(BRANO FORNITO)
Le uniche informazioni da importare, al netto di aspetto e classe dell'Inquisitore che se determinano il background, sono tre. Se l'Inquisizione è stata smantellata o affidata alla chiesa. Con chi l'Inquisitore ha avuto una relazione romantica. Se Solas deve essere fermato o se può essere redento. Queste informazioni cambiano pochissimi dialoghi incidentali.


Ed è stato visto come un tradimento, come un abbandono delle fondamenta della serie.

Da un punto di vista logico, Veilguard è ambientato a nord del continente, ed i luoghi dove le conseguenze delle nostre azioni possono avere avuto un effetto sono lontani. Ma il gioco utilizza moltissimo testo scritto, nella forma di Codex e Lettere, per informare il giocatore di cosa accade nel mondo. In questo spazio potevano trovare molte delle inflessioni e differenze generate dal Dragon Age Keep.

È vero che comunque si tratta sempre di cose da dover progettare, pianificare ed eseguire, saranno con un costo inferiore rispetto a dover mostrare questo in cutscenes o dialoghi doppiati, ma il costo 0 non esiste.

Inoltre Veilguard adopera una scelta narrativa alquanto peculiare. Ho i flash back del finale di Neverwinternights 2. Rock Fall, Everybody dies. Il sud di Thedas, dove appunto esiste la maggior parte delle conseguenze del Dragon Age Keep, viene invaso e devastato da un Flagello. Le forse Inquisitoriali provano a tenere tutto a bada, ma l'idea che una cosa del genere sia stato fatto per fare piazza pulita e poter decidere di ignorare qualsiasi cosa perché guarda caso quelle persone sono morte... non dico sia evidente, ma bussa forte alla porta.

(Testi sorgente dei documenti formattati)
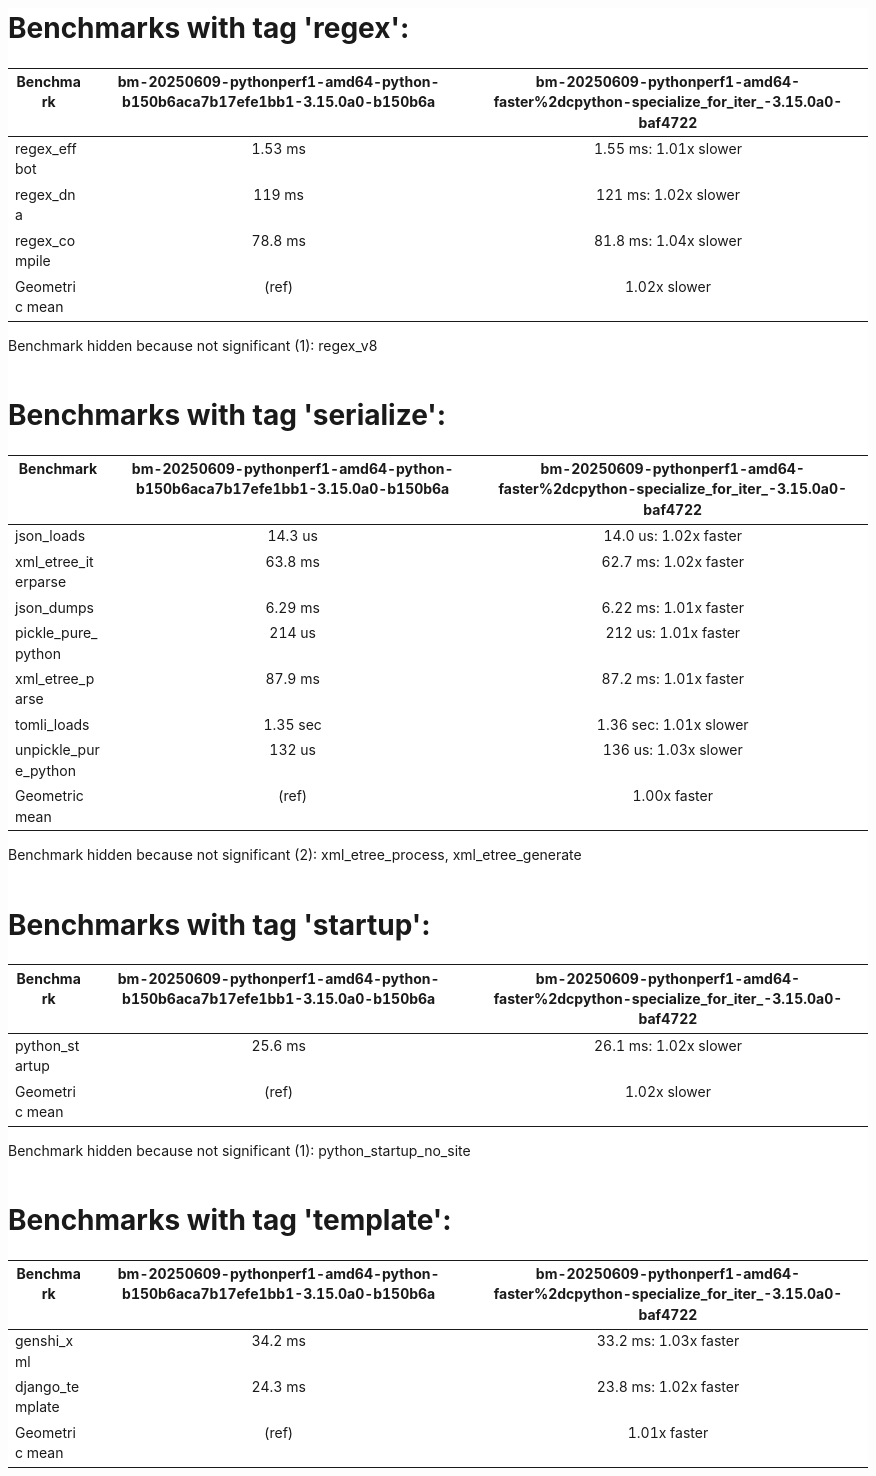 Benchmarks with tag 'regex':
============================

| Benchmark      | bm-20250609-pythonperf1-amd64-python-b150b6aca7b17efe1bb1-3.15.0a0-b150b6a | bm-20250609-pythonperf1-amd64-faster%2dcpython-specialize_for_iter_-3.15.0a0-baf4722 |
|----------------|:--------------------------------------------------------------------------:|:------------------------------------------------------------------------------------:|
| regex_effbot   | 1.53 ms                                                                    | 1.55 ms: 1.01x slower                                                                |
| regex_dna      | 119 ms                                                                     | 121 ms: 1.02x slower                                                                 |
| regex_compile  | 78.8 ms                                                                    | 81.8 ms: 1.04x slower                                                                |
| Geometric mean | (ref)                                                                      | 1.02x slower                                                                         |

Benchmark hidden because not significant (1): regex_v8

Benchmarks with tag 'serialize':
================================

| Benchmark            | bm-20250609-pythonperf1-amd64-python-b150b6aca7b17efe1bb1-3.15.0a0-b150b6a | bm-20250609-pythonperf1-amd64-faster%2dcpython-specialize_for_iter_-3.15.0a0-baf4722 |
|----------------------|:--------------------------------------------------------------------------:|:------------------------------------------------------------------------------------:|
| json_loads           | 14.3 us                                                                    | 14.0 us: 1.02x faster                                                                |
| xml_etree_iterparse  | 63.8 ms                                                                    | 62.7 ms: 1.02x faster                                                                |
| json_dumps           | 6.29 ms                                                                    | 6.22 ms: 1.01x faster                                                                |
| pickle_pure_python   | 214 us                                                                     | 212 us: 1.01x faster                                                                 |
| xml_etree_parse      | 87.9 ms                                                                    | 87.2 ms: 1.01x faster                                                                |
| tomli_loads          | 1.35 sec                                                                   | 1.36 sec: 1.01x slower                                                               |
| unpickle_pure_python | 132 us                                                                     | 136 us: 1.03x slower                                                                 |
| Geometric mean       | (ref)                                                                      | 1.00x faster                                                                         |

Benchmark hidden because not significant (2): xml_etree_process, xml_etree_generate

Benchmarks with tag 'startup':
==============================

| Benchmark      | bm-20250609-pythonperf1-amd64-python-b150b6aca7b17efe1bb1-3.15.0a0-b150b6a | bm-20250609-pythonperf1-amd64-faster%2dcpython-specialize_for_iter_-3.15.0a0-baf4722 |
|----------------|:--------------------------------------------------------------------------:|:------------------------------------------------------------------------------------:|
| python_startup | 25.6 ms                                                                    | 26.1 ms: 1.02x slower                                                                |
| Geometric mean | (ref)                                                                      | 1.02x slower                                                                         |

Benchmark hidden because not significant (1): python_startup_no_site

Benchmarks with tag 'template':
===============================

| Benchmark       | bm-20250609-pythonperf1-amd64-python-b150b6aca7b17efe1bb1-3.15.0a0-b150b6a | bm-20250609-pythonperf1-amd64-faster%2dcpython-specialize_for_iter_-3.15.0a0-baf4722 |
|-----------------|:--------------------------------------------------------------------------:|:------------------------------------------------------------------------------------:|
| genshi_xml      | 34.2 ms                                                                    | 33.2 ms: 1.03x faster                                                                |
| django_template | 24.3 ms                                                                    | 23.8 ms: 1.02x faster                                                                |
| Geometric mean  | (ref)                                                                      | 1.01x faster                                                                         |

(ESPLORA IL MATERIALE)
1 > Secondo il brano su Veilguard, in quale parte del continente è ambientato il gioco?
2 > Quali sono le tre informazioni da importare che il brano su Veilguard elenca, oltre ad aspetto e classe dell'Inquisitore?
3 > Riprendi il brano su Veilguard, proseguendo subito dopo la sua ultima frase.

(ELENCO DELLE RISPOSTE)
1 > A nord del continente.

2 >
- Se l'Inquisizione è stata smantellata o affidata alla chiesa.
- Con chi l'Inquisitore ha avuto una relazione romantica.
- Se Solas deve essere fermato o se può essere redento.

3 >
Avendo però ora finito il gioco, posso dire che l'effetto è stato meno drastico del previsto. Il gioco è effettivamente molto rimosso dal sud e non ho sentito la mancanza del mio World State. Ci sono un paio di punti che potevano essere elaborati ed avrei gradito averli, ma nulla di drammatico nell'ottica complessiva.

The Conflict

Dov'è che Veilguard lascia davvero a desiderare è nel tono generale della scrittura.

Ci sono molte cose delle quali si potrebbe parlare. Da come la scrittura sia molto didascalica e ripetitiva, da come la complessità sia abbassata per un'utenza più ampia, al netto del termine "recalcitranza"che appare nel gioco, di come i personaggi esprimano un range di emozioni molto ridotto.

Ma credo che il problema più grande sia l'assenza di conflitto. Che si sviluppa sia lato gameplay che lato scrittura. Un cliché dei giochi di ruolo occidentale con party è sempre il seguente. 

Nei Dragon Age precedenti, ad ogni compagno era associata una barra di approvazione. Poteva avere valori positivi o negativi. In Inquisition era presente matematicamente ma non aveva una rappresentazione grafica. Avere questi valori agli estremi influenzava le risposte dei compagni al giocatore e poteva portare anche ad alcuni di loro a lasciare il party. O banalmente portava a scene di confronto con il giocatore, che dovevano essere gestite.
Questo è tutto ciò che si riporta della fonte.